I am sure there are some progeny cases out there as well
Which Parks case? What is the full cite?
The Sheppard case is a ridiculously bad decision that misapplies Texas law. We are stuck with it for now. Given its holding, there is really not much you can put in a lease to protect from its result, other than a clause stating that its holding does not apply. Start with that. I have a similar clause relating to the Heritage Resources v. Nationsbank holding that nullifies the cost free royalty clause. Other than that I'm not sure what you can do.

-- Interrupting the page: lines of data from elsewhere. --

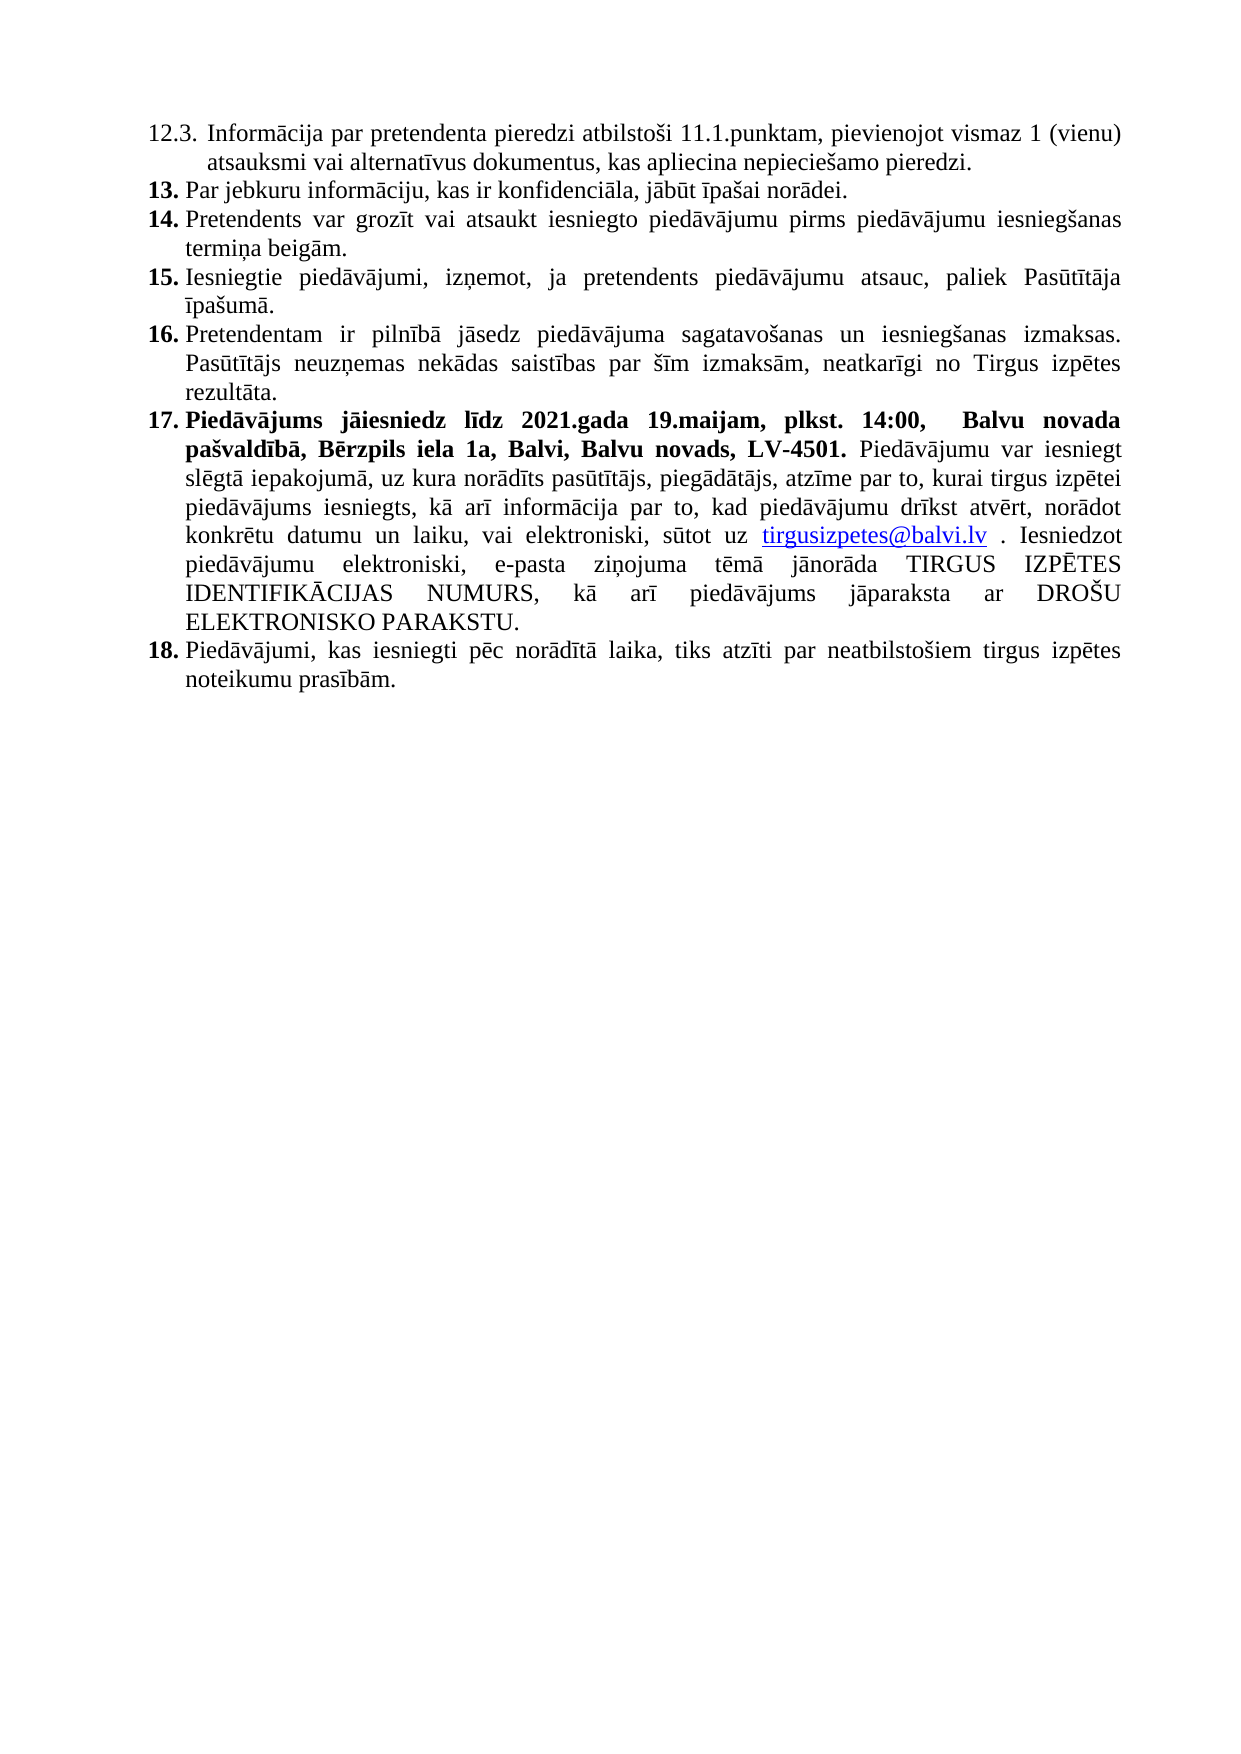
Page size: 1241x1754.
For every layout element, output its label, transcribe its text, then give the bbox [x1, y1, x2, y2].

list Pretendents var grozīt vai atsaukt iesniegto piedāvājumu pirms piedāvājumu iesniegšanas termiņa beigām. [148, 204, 1122, 262]
list Pretendentam ir pilnībā jāsedz piedāvājuma sagatavošanas un iesniegšanas izmaksas. Pasūtītājs neuzņemas nekādas saistības par šīm izmaksām, neatkarīgi no Tirgus izpētes rezultāta. [148, 319, 1122, 406]
list Piedāvājums jāiesniedz līdz 2021.gada 19.maijam, plkst. 14:00, Balvu novada pašvaldībā, Bērzpils iela 1a, Balvi, Balvu novads, LV-4501. Piedāvājumu var iesniegt slēgtā iepakojumā, uz kura norādīts pasūtītājs, piegādātājs, atzīme par to, kurai tirgus izpētei piedāvājums iesniegts, kā arī informācija par to, kad piedāvājumu drīkst atvērt, norādot konkrētu datumu un laiku, vai elektroniski, sūtot uz tirgusizpetes@balvi.lv . Iesniedzot piedāvājumu elektroniski, e-pasta ziņojuma tēmā jānorāda TIRGUS IZPĒTES IDENTIFIKĀCIJAS NUMURS, kā arī piedāvājums jāparaksta ar DROŠU ELEKTRONISKO PARAKSTU. [148, 406, 1122, 636]
list Piedāvājumi, kas iesniegti pēc norādītā laika, tiks atzīti par neatbilstošiem tirgus izpētes noteikumu prasībām. [148, 636, 1122, 693]
list Par jebkuru informāciju, kas ir konfidenciāla, jābūt īpašai norādei. [148, 176, 1122, 204]
list Iesniegtie piedāvājumi, izņemot, ja pretendents piedāvājumu atsauc, paliek Pasūtītāja īpašumā. [148, 262, 1122, 319]
list Informācija par pretendenta pieredzi atbilstoši 11.1.punktam, pievienojot vismaz 1 (vienu) atsauksmi vai alternatīvus dokumentus, kas apliecina nepieciešamo pieredzi. [148, 118, 1122, 176]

The cross-conveyance issue was not determinative according to the court of appeals, since the Sheppard lease included a clause that pooling would not effect a cross-conveyance. I don't recall the Supreme COurt really addressing the issue at all, as it relied instead on the pooling agreement that Sheppard was not even a party to. Under Sheppard, the unit remains valid and binding on the lands previously covered by the terminated lease regardless of the cross-conveyance issue.
I think the best bet is to include a clause that Sheppard does not apply. Parties can contractually agree to anything they want. Getting a company to agree to that is the hurdle.
What is your take on the Parks case where the lessee adversely possessed the leasehold estate?
Also, with the Sheppard case holding that the expired lease does not kill the unit, do not you agree that the lease form itself should provide a remedy for leases which have ipso facto expired and are unreleased, creating an unmarketable title?
The implication on the Sheppard Case to me is that the unit is potentially valid until dissolved, since there is a cross conveyance of minerals/leasehold.